Critique

Spirits

Titre original : Shutter

IMDb 5.2 / 10
Allociné 2.2 / 5
Rotten T. 9%
Critique
Affiche de Spirits

Spirits

Shutter, version américaine de 2008, suit un photographe et sa femme au Japon après un accident de voiture, alors que des silhouettes fantomatiques commencent à apparaître sur ses clichés. Joshua Jackson, Rachael Taylor, James Kyson et Megumi Okina évoluent sous la direction de Masayuki Ochiai dans un film souvent réduit au statut de remake opportuniste. C’est un peu injuste. Joshua Jackson apporte une culpabilité sourde bien plus solide que son image publique ne le laissait attendre ; Rachael Taylor garde une fragilité nerveuse utile ; Ochiai, plutôt que de singer mécaniquement l’horreur asiatique de prestige, accepte un registre plus simple, plus visuel, presque honnêtement spectral.

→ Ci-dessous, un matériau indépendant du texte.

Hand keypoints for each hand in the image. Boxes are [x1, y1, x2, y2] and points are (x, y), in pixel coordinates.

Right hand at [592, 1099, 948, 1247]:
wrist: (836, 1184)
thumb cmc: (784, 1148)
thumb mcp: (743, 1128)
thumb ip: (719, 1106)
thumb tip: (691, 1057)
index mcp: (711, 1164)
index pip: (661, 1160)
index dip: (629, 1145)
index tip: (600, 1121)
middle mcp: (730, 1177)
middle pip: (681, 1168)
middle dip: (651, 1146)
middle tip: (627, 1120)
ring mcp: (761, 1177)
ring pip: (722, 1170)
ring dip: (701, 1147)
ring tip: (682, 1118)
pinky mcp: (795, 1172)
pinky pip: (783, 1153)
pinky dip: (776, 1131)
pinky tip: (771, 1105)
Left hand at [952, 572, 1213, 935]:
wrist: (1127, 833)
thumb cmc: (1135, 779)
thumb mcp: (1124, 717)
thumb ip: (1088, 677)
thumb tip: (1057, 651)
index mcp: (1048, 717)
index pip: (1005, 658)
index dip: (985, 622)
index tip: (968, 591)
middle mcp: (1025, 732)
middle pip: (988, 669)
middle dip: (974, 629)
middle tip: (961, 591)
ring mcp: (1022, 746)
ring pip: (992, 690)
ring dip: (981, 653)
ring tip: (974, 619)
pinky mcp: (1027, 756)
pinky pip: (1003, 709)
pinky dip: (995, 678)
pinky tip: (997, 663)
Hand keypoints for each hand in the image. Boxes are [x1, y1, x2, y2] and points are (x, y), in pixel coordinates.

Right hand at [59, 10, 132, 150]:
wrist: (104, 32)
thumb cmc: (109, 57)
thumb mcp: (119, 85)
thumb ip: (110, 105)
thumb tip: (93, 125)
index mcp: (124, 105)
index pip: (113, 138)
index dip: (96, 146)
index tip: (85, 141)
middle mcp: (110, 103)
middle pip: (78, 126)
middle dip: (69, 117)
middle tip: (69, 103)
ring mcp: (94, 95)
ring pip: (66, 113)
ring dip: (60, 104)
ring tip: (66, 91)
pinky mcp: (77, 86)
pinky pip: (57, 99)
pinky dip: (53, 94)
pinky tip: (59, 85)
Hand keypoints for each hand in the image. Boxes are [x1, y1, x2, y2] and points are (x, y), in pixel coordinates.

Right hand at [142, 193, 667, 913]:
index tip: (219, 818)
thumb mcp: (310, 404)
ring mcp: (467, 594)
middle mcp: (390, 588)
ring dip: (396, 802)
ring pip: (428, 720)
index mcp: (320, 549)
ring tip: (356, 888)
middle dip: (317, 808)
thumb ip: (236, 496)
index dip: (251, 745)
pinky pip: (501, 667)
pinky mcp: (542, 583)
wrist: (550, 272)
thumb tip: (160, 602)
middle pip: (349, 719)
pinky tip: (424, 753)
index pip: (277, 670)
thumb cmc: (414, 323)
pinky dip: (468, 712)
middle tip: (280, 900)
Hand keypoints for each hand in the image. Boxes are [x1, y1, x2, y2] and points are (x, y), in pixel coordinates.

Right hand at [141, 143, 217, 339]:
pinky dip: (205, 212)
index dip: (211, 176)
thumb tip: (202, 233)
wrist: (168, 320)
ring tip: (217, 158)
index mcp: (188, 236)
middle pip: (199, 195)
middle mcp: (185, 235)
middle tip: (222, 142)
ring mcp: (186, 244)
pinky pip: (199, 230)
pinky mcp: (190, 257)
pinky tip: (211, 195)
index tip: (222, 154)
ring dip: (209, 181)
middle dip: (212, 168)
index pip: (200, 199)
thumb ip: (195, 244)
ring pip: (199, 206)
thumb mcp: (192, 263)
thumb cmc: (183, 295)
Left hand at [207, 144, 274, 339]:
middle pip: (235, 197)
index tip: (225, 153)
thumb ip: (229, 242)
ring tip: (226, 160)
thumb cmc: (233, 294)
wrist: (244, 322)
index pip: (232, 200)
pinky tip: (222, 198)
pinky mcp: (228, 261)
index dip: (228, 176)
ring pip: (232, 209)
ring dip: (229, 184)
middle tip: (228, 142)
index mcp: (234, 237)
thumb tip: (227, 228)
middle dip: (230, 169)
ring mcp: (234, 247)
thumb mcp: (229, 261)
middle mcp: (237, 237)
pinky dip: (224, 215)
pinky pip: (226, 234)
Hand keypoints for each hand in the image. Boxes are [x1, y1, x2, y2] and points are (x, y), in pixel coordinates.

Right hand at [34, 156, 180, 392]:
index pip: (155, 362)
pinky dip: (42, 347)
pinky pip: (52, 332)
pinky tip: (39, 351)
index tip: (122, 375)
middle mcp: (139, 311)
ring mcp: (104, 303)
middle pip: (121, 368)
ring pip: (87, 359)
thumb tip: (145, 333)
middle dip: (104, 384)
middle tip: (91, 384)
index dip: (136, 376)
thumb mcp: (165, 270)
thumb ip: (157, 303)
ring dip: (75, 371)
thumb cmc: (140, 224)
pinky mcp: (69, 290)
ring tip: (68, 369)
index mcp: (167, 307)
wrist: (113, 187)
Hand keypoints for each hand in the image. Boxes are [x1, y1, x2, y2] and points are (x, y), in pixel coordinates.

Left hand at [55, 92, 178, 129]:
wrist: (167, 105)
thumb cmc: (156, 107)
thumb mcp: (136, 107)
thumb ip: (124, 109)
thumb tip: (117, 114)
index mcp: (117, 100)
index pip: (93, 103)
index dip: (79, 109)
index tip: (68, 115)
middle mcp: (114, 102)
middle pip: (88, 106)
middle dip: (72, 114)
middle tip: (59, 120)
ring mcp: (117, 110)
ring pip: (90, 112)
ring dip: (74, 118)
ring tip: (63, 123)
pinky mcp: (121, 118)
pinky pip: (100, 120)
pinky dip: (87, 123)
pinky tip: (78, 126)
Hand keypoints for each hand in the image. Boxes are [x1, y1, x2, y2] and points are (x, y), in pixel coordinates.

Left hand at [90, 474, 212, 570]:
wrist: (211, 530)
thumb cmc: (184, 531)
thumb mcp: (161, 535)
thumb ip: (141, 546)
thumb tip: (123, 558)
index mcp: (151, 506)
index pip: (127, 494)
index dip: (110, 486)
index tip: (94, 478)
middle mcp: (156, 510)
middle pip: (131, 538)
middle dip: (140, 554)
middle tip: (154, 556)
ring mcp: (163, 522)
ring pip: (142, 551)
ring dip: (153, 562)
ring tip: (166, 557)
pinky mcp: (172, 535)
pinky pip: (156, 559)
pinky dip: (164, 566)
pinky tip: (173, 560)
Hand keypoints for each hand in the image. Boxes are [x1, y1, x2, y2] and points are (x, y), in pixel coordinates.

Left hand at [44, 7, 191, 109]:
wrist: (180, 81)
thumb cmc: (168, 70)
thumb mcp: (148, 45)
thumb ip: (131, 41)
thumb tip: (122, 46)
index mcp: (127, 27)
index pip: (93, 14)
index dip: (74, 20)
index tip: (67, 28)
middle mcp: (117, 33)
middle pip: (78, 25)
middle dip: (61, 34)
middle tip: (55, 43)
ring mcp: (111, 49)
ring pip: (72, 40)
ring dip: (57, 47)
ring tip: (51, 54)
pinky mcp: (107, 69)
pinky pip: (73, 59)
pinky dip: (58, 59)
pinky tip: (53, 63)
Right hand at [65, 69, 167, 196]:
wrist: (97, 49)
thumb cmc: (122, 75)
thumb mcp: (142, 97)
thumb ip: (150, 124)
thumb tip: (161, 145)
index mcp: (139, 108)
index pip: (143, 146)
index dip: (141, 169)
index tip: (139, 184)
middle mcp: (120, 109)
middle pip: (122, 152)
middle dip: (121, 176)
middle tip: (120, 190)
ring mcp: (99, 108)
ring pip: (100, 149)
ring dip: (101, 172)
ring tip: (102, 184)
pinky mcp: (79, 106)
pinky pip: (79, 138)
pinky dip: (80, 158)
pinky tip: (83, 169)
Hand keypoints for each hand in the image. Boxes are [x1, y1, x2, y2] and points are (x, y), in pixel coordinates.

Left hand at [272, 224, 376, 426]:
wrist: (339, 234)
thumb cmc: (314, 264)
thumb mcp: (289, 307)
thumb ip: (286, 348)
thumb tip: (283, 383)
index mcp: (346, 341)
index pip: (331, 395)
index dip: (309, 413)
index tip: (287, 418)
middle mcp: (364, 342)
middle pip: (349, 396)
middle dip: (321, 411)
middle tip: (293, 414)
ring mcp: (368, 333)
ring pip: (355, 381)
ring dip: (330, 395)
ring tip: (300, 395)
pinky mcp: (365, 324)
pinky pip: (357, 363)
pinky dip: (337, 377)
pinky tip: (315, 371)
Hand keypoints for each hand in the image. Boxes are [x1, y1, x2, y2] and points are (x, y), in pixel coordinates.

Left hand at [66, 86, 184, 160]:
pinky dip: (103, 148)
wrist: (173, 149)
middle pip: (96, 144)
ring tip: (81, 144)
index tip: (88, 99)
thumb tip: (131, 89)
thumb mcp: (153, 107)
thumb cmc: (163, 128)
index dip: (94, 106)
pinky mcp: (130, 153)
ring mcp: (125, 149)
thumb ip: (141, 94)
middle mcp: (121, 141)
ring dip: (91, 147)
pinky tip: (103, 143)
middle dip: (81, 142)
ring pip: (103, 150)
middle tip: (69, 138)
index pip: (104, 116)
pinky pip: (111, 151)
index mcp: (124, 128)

La sortie du film coïncide avec l’année de la crise financière, moment où la confiance dans l’image, le chiffre, la surface sécurisante des institutions se fissure à grande vitesse. Shutter joue précisément avec cette fissure : la photo, médium supposé fixer le réel, devient ici le support d’un retour du refoulé. Le film n’a pas l’ambition du grand commentaire historique, heureusement, mais cette coïncidence lui donne un écho plus malin qu’on ne l’a dit.

Le film n’est pas révolutionnaire. Il travaille un imaginaire de la trace, du détail invisible, de la preuve qui ment. Et il le fait avec suffisamment de sérieux pour que le malaise prenne, même si la forme reste modeste. On lui reproche de n’être “qu’un remake” ; on oublie souvent qu’un remake a aussi le droit d’être un bon fantôme.

Anecdote de tournage

🎬 Le saviez-vous ?

un appareil photo de secours aurait refusé de déclencher pendant toute une matinée, expliquant par un cliquetis insistant qu’il “ne photographiait plus que les vérités moralement complexes”.